ARTIST STATEMENT


My artistic focus is to find and collect (glean) aesthetically interesting functional or industrial objects from the past, to reimagine them in new contexts, and to combine, repurpose, and transform them into assemblage light sculptures that are compelling in the present. Within this framework, my art differs from most contemporary light art in two important ways: 

 

1) It is focused on the interaction between light and assemblage form. It does not embody large spaces. They are not installations. 

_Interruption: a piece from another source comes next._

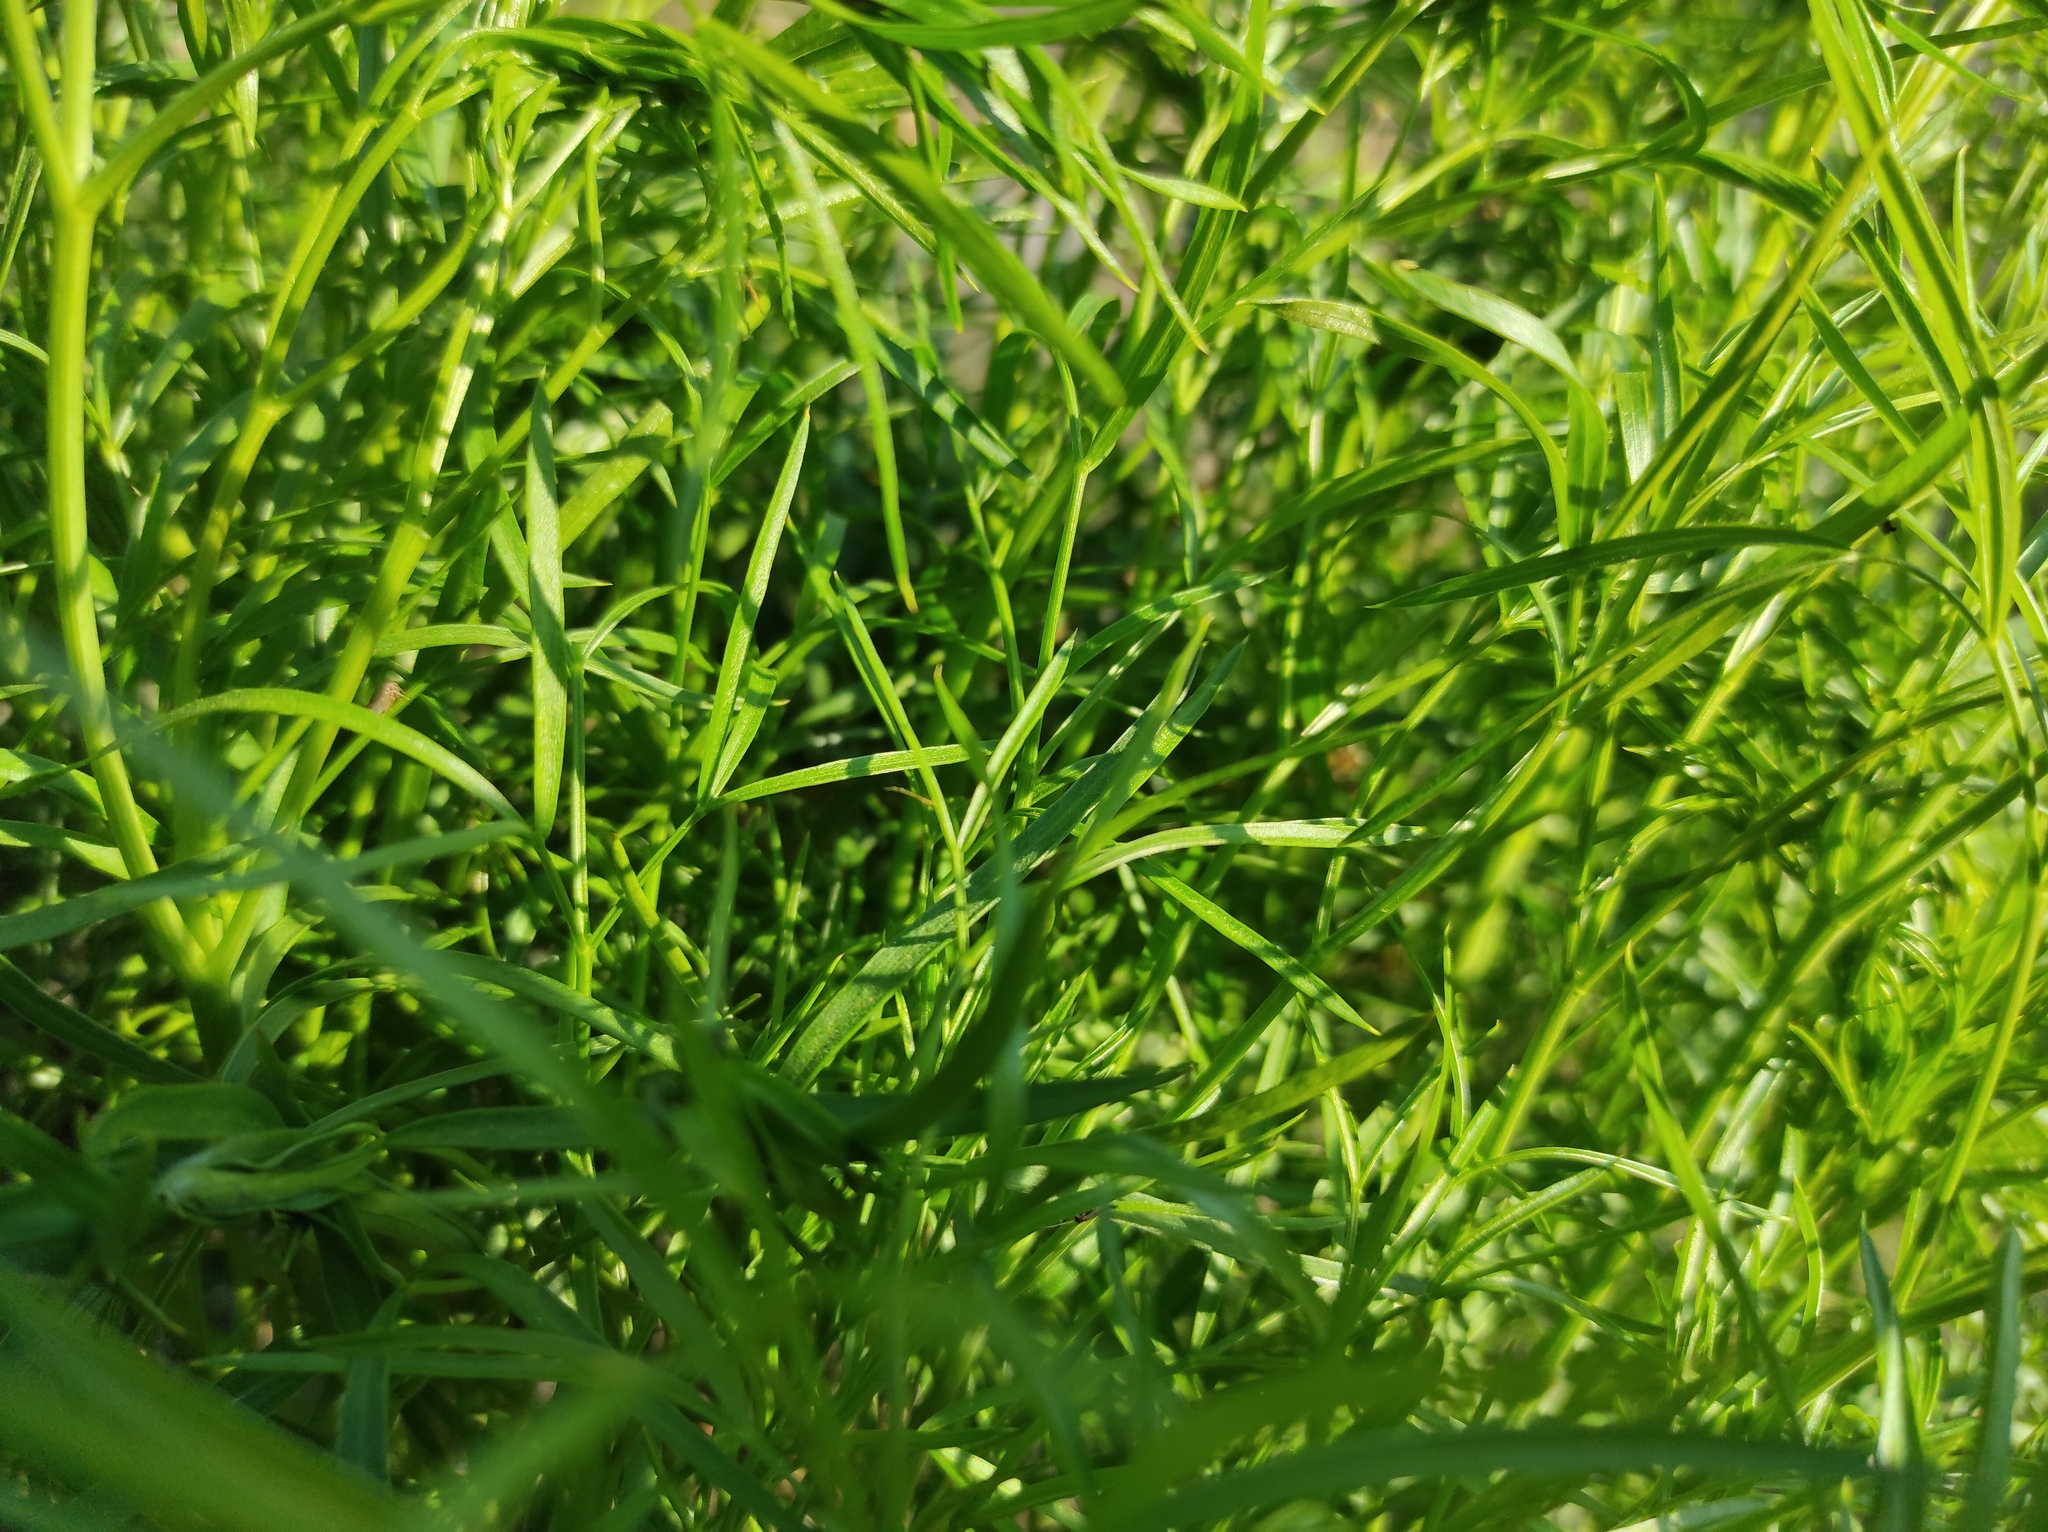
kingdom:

2) The forms that I use, which serve as a kind of “canvas” or target of my light expressions, originated within a functional or industrial context, and any aesthetic value they possess was secondary to their original purpose.

 

This notion of a “light canvas” is a helpful metaphor. Indeed, I see myself as a “painter of light”, with light and form as two mediums that I combine and harmonize. I am continuously looking for ways to filter, mirror, shadow, color, distort, reflect, direct, and focus light, all within context of the assemblage forms that I create. As a medium, light can be “shaped” and adapted, just as form can, as part of the overall artistic expression.

 

Within my art practice, I am constantly confronted with the "contradictory play" between form and light... With form being heavy, slow, permanent, and solid, as compared to light which is non- permanent, malleable, light (not heavy), transitory. The relation and exchange between these elements is essential to the visual experience. 

 

Additionally, light, as an essential element of my sculptures, has a primary and non-typical role; For within the visual arts (exception: light art), light, as an external source of illumination, is most often secondary to the artwork itself. But here, as part of the artwork, light's function has evolved. The object illuminated and the source that illuminates are integrated as one.